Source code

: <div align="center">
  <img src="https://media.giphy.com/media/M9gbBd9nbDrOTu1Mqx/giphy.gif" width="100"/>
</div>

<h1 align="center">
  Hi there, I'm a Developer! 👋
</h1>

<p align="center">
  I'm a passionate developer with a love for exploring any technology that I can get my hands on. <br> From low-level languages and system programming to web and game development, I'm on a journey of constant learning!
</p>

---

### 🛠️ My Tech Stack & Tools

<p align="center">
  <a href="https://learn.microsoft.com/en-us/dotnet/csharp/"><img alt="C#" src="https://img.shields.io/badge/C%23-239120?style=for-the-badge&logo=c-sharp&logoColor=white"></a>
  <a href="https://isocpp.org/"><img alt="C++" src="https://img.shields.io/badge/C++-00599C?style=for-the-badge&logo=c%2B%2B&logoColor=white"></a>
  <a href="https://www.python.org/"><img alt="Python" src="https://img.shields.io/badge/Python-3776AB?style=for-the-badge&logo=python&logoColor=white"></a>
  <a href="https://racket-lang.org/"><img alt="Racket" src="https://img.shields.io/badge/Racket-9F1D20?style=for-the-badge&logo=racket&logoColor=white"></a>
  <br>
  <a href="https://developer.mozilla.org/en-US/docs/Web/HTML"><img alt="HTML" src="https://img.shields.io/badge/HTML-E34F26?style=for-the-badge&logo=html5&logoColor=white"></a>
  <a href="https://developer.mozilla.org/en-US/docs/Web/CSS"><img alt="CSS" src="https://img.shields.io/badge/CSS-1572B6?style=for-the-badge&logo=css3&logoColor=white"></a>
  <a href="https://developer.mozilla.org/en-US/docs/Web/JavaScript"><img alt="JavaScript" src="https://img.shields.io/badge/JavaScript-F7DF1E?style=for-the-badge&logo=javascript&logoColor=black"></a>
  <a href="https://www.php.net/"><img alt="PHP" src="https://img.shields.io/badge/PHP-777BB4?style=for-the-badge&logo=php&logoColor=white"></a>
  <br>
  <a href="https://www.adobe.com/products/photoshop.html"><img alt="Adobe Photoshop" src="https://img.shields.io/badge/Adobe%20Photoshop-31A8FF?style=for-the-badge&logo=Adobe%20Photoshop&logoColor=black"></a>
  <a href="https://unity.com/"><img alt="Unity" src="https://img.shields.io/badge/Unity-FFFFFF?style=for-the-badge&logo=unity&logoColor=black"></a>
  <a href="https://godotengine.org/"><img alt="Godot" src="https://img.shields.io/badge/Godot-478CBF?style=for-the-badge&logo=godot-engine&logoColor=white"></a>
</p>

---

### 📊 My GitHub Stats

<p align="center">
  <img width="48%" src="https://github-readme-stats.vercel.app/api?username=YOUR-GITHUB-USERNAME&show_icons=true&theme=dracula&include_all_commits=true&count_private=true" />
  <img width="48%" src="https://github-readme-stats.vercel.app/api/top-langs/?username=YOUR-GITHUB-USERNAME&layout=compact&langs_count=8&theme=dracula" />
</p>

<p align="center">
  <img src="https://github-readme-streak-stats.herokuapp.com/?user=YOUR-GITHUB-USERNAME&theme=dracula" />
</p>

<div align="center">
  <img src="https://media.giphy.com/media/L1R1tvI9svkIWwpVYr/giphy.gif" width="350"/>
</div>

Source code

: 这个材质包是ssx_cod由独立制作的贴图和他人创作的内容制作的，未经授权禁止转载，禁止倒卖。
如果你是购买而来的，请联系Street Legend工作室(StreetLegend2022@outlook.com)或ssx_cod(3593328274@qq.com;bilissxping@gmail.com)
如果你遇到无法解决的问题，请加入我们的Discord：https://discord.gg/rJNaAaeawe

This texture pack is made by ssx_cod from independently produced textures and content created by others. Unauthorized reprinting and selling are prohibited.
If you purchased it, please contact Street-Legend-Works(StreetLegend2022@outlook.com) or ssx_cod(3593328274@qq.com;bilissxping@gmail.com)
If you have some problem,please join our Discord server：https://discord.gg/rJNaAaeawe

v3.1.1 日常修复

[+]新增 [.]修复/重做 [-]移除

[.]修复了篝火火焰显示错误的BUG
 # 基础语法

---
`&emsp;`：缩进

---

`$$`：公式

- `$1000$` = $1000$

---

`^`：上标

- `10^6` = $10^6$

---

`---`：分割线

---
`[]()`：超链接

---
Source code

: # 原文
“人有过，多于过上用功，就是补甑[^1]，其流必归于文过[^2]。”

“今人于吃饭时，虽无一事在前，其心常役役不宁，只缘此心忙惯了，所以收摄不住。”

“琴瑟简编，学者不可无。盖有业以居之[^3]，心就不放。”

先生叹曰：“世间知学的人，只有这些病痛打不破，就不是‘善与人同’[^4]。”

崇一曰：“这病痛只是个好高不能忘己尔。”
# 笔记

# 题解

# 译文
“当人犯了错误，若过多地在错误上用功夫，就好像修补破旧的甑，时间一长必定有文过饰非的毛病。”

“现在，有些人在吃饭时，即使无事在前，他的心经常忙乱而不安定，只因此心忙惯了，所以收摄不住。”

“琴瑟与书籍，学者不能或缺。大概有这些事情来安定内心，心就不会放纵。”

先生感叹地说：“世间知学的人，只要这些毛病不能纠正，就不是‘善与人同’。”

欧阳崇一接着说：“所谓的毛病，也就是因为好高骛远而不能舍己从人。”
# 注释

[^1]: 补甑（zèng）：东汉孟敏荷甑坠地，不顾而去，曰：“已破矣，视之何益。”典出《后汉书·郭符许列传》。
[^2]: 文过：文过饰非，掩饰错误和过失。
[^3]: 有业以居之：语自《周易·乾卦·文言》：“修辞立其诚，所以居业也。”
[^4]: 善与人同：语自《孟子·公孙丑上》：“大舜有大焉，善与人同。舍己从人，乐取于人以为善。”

____________________

§ **Activity**: Please recast as a JSON list of strings everything in the material from the start down to the line containing "### 🛠️ My Tech Stack & Tools", one string per line and blank lines left out.

§ **Result**:
[
  "Source code",
  ": <div align=\"center\">",
  "  <img src=\"https://media.giphy.com/media/M9gbBd9nbDrOTu1Mqx/giphy.gif\" width=\"100\"/>",
  "</div>",
  "<h1 align=\"center\">",
  "  Hi there, I'm a Developer! 👋",
  "</h1>",
  "<p align=\"center\">",
  "  I'm a passionate developer with a love for exploring any technology that I can get my hands on. <br> From low-level languages and system programming to web and game development, I'm on a journey of constant learning!",
  "</p>",
  "---",
  "### 🛠️ My Tech Stack & Tools"
]